--- INFORMATION GIVEN Enclosed Below ---

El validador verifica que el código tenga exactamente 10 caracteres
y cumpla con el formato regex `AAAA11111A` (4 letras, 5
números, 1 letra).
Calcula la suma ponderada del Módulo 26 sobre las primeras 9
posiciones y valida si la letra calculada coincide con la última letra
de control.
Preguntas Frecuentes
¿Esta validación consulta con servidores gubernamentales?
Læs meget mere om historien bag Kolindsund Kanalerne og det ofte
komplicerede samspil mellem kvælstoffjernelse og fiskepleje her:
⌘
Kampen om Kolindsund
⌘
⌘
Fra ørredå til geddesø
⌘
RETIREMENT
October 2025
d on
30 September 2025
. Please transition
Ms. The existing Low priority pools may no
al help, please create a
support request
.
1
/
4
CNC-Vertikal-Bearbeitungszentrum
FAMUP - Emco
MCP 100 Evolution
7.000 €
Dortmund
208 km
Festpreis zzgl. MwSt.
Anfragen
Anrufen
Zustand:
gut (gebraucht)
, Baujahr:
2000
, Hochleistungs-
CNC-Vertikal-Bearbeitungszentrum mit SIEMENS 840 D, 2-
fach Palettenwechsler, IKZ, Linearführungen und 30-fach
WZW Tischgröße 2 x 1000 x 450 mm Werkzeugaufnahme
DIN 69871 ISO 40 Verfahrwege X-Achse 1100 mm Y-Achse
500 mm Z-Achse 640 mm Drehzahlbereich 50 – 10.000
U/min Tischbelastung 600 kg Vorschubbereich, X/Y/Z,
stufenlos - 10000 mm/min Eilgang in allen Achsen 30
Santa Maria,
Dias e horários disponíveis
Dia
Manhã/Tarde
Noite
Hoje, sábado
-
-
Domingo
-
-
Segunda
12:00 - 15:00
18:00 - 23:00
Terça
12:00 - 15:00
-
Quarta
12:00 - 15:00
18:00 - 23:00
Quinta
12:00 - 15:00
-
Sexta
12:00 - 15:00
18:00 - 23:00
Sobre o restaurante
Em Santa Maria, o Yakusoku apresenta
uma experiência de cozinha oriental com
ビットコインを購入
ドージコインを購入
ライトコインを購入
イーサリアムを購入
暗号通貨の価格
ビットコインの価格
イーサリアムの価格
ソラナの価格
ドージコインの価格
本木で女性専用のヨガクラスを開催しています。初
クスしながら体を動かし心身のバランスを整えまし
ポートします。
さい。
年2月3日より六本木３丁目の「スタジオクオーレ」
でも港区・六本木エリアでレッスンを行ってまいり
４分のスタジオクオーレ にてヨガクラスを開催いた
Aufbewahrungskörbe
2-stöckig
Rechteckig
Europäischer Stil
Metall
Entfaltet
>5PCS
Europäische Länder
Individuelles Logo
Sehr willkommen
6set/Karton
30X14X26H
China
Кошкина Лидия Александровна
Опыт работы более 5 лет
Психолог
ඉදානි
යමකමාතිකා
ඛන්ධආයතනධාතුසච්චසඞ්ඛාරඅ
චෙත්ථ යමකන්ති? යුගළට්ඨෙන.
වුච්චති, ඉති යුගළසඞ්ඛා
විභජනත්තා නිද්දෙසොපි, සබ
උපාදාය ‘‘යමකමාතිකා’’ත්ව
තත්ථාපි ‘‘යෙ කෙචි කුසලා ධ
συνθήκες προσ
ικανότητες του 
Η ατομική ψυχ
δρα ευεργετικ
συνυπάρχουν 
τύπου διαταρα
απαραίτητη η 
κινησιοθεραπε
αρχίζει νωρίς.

--- End of Enclosed INFORMATION GIVEN ---

Take every line from the data that includes the word "Bearbeitungszentrum".

- [COMPLETED TASK]
CNC-Vertikal-Bearbeitungszentrum
CNC-Vertikal-Bearbeitungszentrum mit SIEMENS 840 D, 2-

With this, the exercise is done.